Source passage:
--

Adilson

Personal information
- Full name: Nélson Alexandre Vieira Semedo
- Date of birth: 25 November 1987 (age 38)
- Place of birth: Lisbon, Portugal
- Height: 1.80 m (5 ft 11 in)
- Position: Winger

Team information
- Current team: G.D Vialonga

Youth career
- 1996–1999: Alverca
- 2000–2006: Povoense

Senior career*
- Years: Team / Apps / (Gls)
- 2006–2008: Povoense
- 2008–2009: Cartaxo / 9 / (4)
- 2009–2012: Futebol Benfica / 31 / (10)
- 2012–2013: Atlético / 34 / (8)
- 2013–2015: Belenenses / 1 / (0)
- 2013–2014: → União Madeira (loan) / 37 / (3)
- 2015: → Olhanense (loan) / 17 / (1)
- 2015–2016: Varzim / 41 / (0)
- 2016–2018: Cova Piedade / 55 / (1)
- 2018–2019: Loures / 24 / (0)
- 2019–: Pinhalnovense / 5 / (0)

--

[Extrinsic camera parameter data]

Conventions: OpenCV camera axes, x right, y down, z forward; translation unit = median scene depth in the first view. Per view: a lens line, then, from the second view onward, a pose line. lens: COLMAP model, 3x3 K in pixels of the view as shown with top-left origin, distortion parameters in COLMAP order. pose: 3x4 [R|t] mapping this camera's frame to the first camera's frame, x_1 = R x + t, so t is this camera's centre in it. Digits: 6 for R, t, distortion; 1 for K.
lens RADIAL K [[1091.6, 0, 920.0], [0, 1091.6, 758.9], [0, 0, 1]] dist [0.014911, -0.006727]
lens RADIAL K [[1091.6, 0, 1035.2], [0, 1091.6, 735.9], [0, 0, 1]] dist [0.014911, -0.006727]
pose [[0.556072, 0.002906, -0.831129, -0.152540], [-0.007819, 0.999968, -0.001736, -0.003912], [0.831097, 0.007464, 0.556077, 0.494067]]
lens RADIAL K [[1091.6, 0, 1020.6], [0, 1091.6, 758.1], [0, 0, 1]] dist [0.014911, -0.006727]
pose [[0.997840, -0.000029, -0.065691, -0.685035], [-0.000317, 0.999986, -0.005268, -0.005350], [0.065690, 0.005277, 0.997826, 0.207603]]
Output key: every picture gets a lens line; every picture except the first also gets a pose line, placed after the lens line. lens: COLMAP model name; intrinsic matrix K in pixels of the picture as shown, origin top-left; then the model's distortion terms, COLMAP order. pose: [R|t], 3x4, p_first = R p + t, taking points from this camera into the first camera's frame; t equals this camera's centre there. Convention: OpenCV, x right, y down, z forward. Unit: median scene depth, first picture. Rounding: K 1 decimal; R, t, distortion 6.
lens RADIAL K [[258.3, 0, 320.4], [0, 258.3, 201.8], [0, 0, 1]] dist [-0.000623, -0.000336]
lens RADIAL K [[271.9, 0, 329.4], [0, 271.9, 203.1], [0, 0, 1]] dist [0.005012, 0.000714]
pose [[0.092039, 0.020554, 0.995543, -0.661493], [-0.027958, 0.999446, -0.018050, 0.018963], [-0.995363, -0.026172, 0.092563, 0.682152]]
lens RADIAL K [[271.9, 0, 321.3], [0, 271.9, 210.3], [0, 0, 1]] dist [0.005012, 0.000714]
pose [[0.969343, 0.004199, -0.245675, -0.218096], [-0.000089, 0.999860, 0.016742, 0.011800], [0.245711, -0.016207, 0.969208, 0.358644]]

--

Questions:
- A) According to the player profile, where was Adilson born?
- B) Transcribe the player profile word for word, starting with "- Place of birth: Lisbon, Portugal" and going on through "Apps / (Gls)".

Results for each task:
- A) Lisbon, Portugal

- B)
- Place of birth: Lisbon, Portugal
- Height: 1.80 m (5 ft 11 in)
- Position: Winger

Team information
- Current team: G.D Vialonga

Youth career
- 1996–1999: Alverca
- 2000–2006: Povoense

Senior career*
- Years: Team / Apps / (Gls)